*Task statement*
In the listing, from its first line through the line with "genus: Fimbristylis", change each "scientific name" to "binomial" and give those lines again with nothing else altered.

________________________

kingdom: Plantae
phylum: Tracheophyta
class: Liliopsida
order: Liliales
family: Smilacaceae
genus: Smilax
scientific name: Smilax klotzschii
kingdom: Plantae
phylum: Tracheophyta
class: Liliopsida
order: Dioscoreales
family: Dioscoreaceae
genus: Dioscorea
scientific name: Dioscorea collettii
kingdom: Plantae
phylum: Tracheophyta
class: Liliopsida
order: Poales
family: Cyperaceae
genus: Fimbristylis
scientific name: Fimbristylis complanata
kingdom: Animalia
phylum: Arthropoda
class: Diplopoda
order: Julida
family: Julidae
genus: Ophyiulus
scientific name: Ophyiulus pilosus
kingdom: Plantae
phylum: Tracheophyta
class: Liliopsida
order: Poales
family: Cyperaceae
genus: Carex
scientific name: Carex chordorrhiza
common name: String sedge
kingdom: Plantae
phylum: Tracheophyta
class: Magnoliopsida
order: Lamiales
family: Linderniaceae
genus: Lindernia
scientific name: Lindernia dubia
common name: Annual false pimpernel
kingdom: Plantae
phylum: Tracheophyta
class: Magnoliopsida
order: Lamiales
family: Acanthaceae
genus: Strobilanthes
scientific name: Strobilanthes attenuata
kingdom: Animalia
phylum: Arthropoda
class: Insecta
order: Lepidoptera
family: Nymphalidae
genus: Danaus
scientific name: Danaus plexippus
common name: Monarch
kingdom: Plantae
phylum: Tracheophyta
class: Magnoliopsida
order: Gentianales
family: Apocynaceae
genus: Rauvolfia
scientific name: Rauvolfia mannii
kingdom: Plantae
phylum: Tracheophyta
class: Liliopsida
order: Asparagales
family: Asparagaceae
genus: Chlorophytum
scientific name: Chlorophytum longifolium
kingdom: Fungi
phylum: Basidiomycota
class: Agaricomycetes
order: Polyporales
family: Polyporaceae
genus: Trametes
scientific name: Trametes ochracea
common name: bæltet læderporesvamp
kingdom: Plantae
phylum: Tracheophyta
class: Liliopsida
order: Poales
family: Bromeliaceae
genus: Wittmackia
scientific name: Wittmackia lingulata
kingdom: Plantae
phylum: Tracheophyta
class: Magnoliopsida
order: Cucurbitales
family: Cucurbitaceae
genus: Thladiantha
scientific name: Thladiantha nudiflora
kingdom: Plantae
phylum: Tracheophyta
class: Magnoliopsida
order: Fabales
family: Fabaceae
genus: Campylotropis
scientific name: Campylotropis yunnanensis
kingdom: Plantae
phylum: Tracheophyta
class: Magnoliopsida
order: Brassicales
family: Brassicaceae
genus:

________________________

*Result of this exercise*
kingdom: Plantae
phylum: Tracheophyta
class: Liliopsida
order: Liliales
family: Smilacaceae
genus: Smilax
binomial: Smilax klotzschii
kingdom: Plantae
phylum: Tracheophyta
class: Liliopsida
order: Dioscoreales
family: Dioscoreaceae
genus: Dioscorea
binomial: Dioscorea collettii
kingdom: Plantae
phylum: Tracheophyta
class: Liliopsida
order: Poales
family: Cyperaceae
genus: Fimbristylis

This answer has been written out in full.